§ **DATASET EXCERPT**
+++

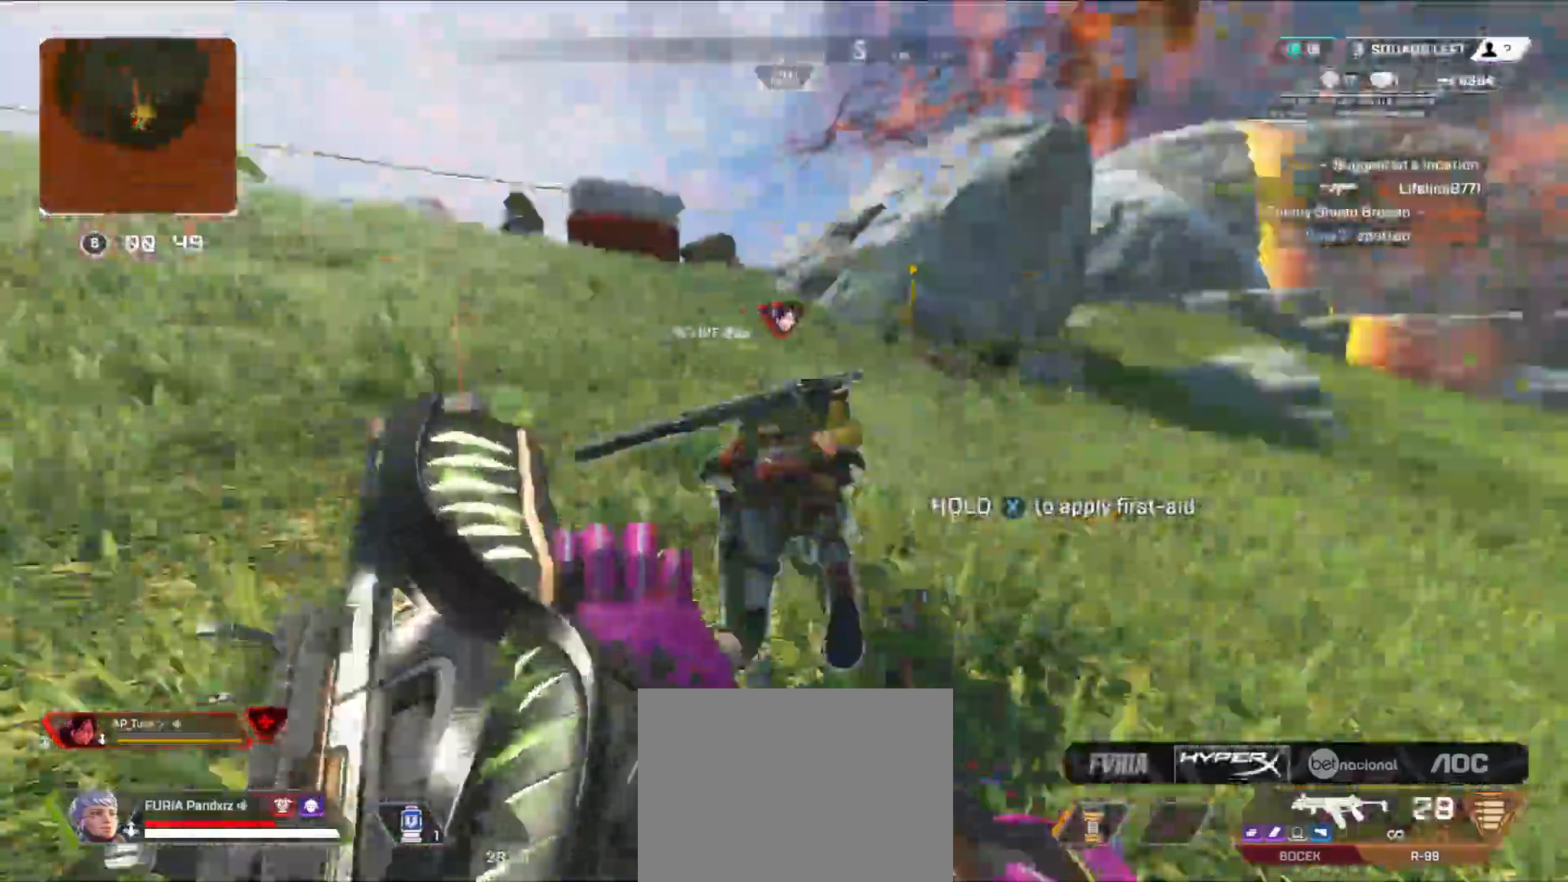
{"buttons": [], "left_stick": "up-right", "right_stick": "center", "events": [[83, "right_stick", "center"], [133, "R3", "down"], [217, "left_stick", "center"], [233, "R3", "up"], [283, "R3", "down"], [283, "left_stick", "up"], [417, "R3", "up"], [434, "left_stick", "up-right"], [500, "B", "up"]]}
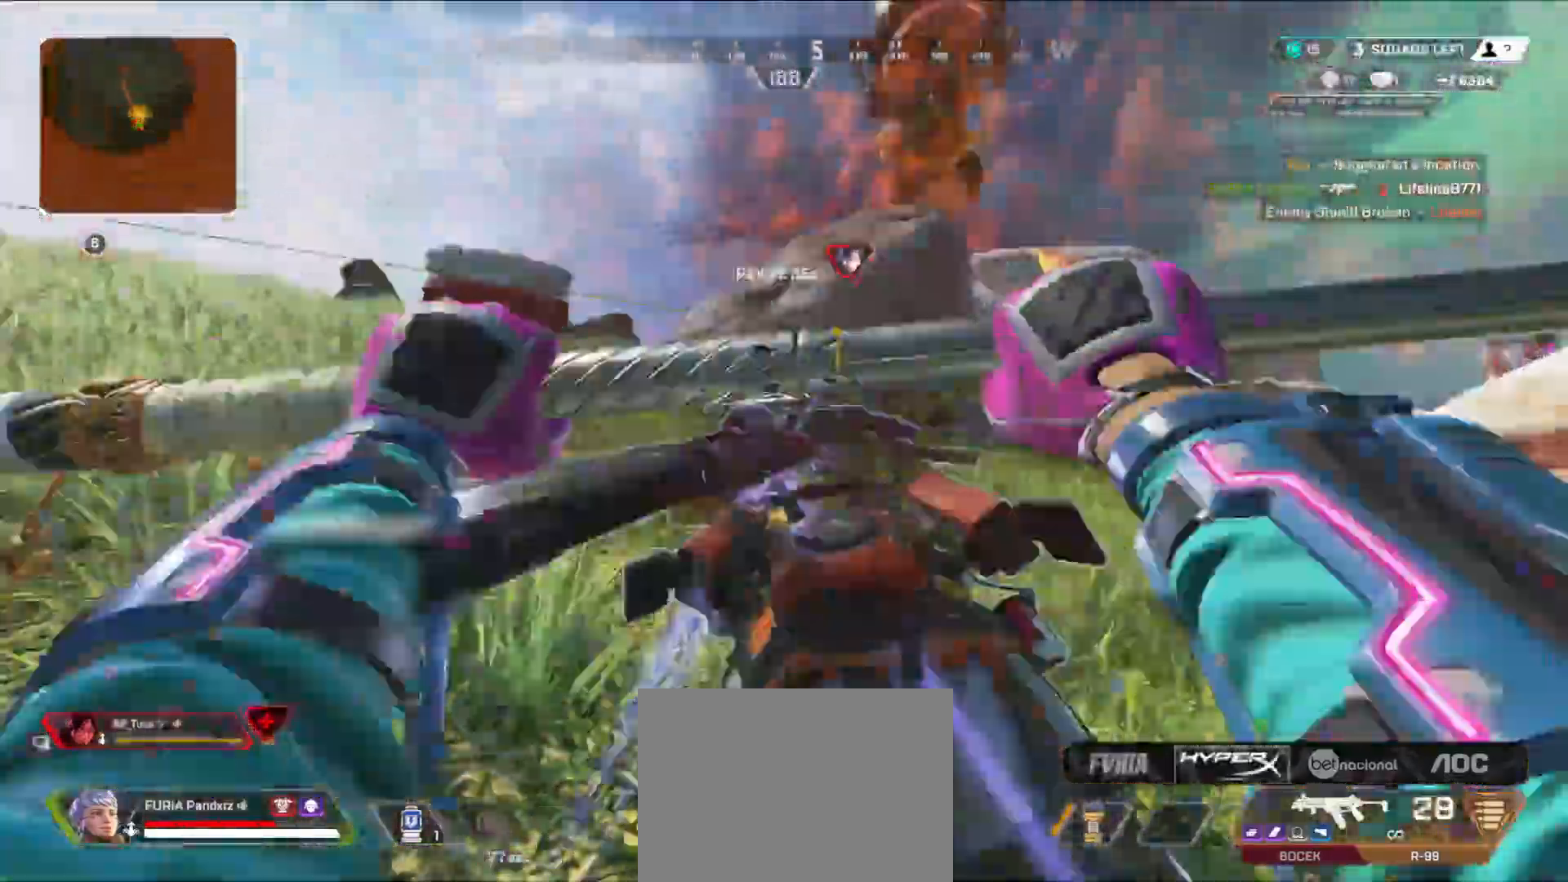
{"buttons": [], "left_stick": "up", "right_stick": "center", "events": [[17, "left_stick", "center"], [67, "right_stick", "left"], [100, "left_stick", "up"], [134, "right_stick", "down-left"], [334, "right_stick", "up-right"], [434, "right_stick", "center"]]}
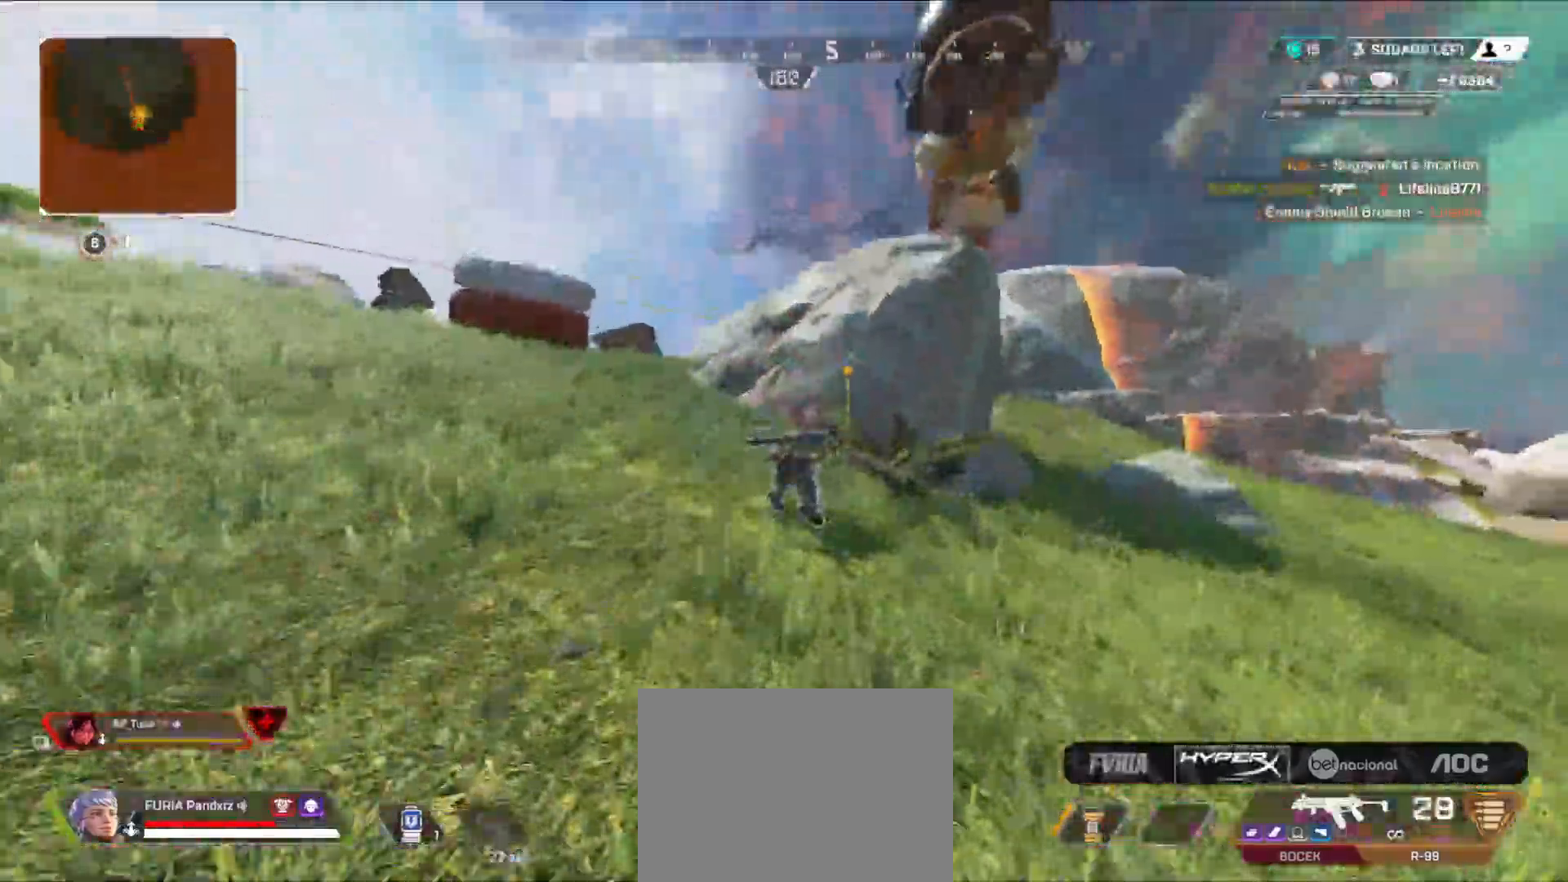
{"buttons": [], "left_stick": "up", "right_stick": "center", "events": [[367, "X", "down"], [417, "X", "up"]]}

+++

§ **PROBLEM**
An exact copy of the listing is required, with every image removed.

§ **ANSWER TO THIS PROBLEM**
{"buttons": [], "left_stick": "up-right", "right_stick": "center", "events": [[83, "right_stick", "center"], [133, "R3", "down"], [217, "left_stick", "center"], [233, "R3", "up"], [283, "R3", "down"], [283, "left_stick", "up"], [417, "R3", "up"], [434, "left_stick", "up-right"], [500, "B", "up"]]}
{"buttons": [], "left_stick": "up", "right_stick": "center", "events": [[17, "left_stick", "center"], [67, "right_stick", "left"], [100, "left_stick", "up"], [134, "right_stick", "down-left"], [334, "right_stick", "up-right"], [434, "right_stick", "center"]]}
{"buttons": [], "left_stick": "up", "right_stick": "center", "events": [[367, "X", "down"], [417, "X", "up"]]}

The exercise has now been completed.